Adaptive Chess Tutor

Locally-deployable dual-LoRA TinyLlama chess tutor; original CSE 537 course project (Spring 2025) plus a 47-evaluation reproduction (May 2026) characterizing what holds up and what doesn't.

Adaptive Chess Tutoring: Efficient LLM Reasoning via Programmatic Supervision and Cognitive Distillation. Course project, CSE 537 Artificial Intelligence, Stony Brook University (Spring 2025); full end-to-end reproduction on the NuWulf HPC cluster, May 2026. Team of two on the original; I led the proposal, dataset synthesis, training pipeline, evaluation, writing, and poster. Instructor: Niranjan Balasubramanian.

A unified, locally-deployable AI chess tutor that combines move prediction and human-like explanation in a single compact LLM — avoiding the misalignment of hybrid cloud stacks where the explainer has no access to the move-decider’s internal state.

Technical design.

  • Dual-branch LoRA architecture. Two LoRA adapters on TinyLlama-1.1B — one for chess foundations (Policy), one for explanation — trained independently to prevent catastrophic forgetting between the two skills.
  • Phase 1 — programmatic supervision. Fine-tuned on ~60K rule-grounded samples generated from Lichess PGN games via python-chess as a programmatic verifier (every label provably correct against chess rules).
  • Phase 2 — cognitive distillation. Distilled explanation behavior from a Mixtral-8x7B teacher (~10K samples) into the Explanation LoRA, layered on top of the frozen Phase 1 adapter.
  • Runtime adapter blending. Tunable α/β coefficients weight the two adapters at inference via PEFT’s add_weighted_adapter. α and β are static for a run — this is not per-token adaptive inference.

Stack. PEFT, QLoRA 4-bit (bitsandbytes), Paged AdamW, Hugging Face Transformers, python-chess, Stockfish, BERTScore. SLURM on H200 / B40 GPUs.

What the 47-evaluation reproduction confirmed (NuWulf, May 2026). Across two training recipes, six adapter-merge strategies, 17 α/β operating points, and two BERTScore backbones:

  • Phase 1 reproduces strongly. The programmatic-supervision adapter lifts can_piece_move accuracy from 2.9 % (base TinyLlama) → 94.2 % (Phase 1). is_square_attacked 31.8 % → 49.7 %. list_legal_moves F1 0.000 → 0.230. The model demonstrably learned rule-grounded chess facts the base did not know.
  • The runtime α/β trade-off reproduces. A clean 17-point monotone curve: BERTScore F1 drops 0.480 → 0.357 as α grows 0.25 → 2.0; Stockfish Score Delta spreads ~3× in the opposite direction. The architecture genuinely lets a user dial between better moves and more reference-similar explanations at inference.

Honest contribution statement (post-reproduction). A dual-LoRA architecture for combining a programmatic-SFT chess foundation adapter with a Mixtral-distilled chess-explanation adapter, with a reproducible runtime α/β trade-off between move quality and explanation similarity. Phase 1 improves chess rule-probe accuracy by ~91 points over base TinyLlama, supported by 47 evaluations across the relevant axes of variation.

Honest disclosure — what did not reproduce.
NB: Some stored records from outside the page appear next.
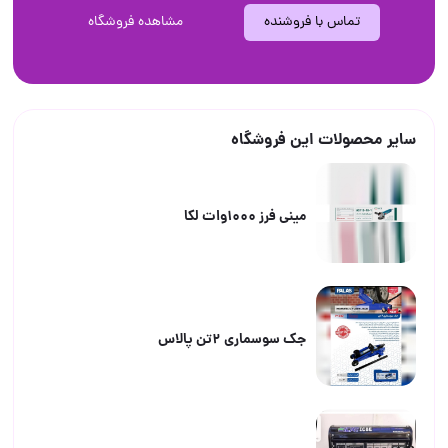
تماس با فروشنده
مشاهده فروشگاه
سایر محصولات این فروشگاه
مینی فرز ۱۰۰۰وات لکا
جک سوسماری ۲تن پالاس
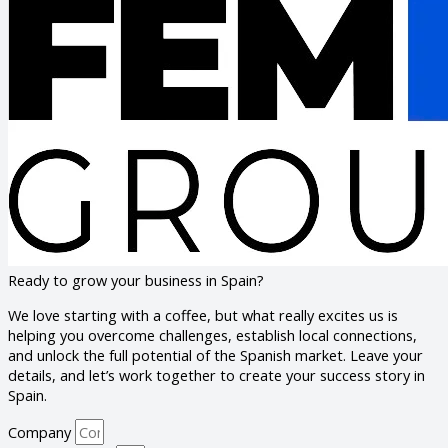
Ready to grow your business in Spain?
We love starting with a coffee, but what really excites us is
helping you overcome challenges, establish local connections,
and unlock the full potential of the Spanish market. Leave your
details, and let’s work together to create your success story in
Spain.
Company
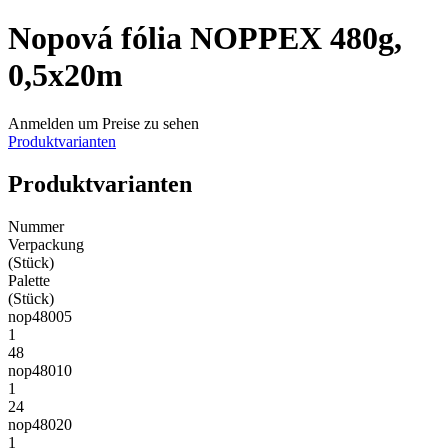
Nopová fólia NOPPEX 480g,
0,5x20m
Anmelden um Preise zu sehen
Produktvarianten
Produktvarianten
Nummer
Verpackung
(Stück)
Palette
(Stück)
nop48005
1
48
nop48010
1
24
nop48020
1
The original writeup’s headline claim was that Phase 2 distillation lifts BERTScore F1 from 0.4744 → 0.5891. Across all 47 evaluations, peak F1 is 0.4801 (vs base 0.4773) — 1.5 points above base, not 11.5. Backbone choice, merge strategy, and training length were each ruled out as the explanation. The most likely cause is undocumented differences in the original test set, aggregation, or hyperparameter setup that the committed scripts don’t capture. The honest statement of the project’s contribution centers on the trade-off curve rather than the BERTScore-improvement number.

Methodology + engineering findings worth circulating.

  • BERTScore backbone choice shifts absolute F1 by ~0.34. deberta-xlarge-mnli scores the same outputs at F1≈0.48 that roberta-large scores at F1≈0.81. Any future chess-commentary publication using BERTScore should specify the backbone.
  • PEFT TIES / DARE merges collapse to weight-independent outputs at TinyLlama’s small LoRA r=16 scale (F1 sticks at exactly 0.4199 regardless of α/β). Sparsification wipes the LoRA delta on explanation-relevant attention modules.
  • PEFT version sensitivity. PeftModel.add_weighted_adapter exists at the instance level through PEFT ~0.13; later versions removed the __getattr__ delegation. Code written for the older API breaks silently in newer PEFT.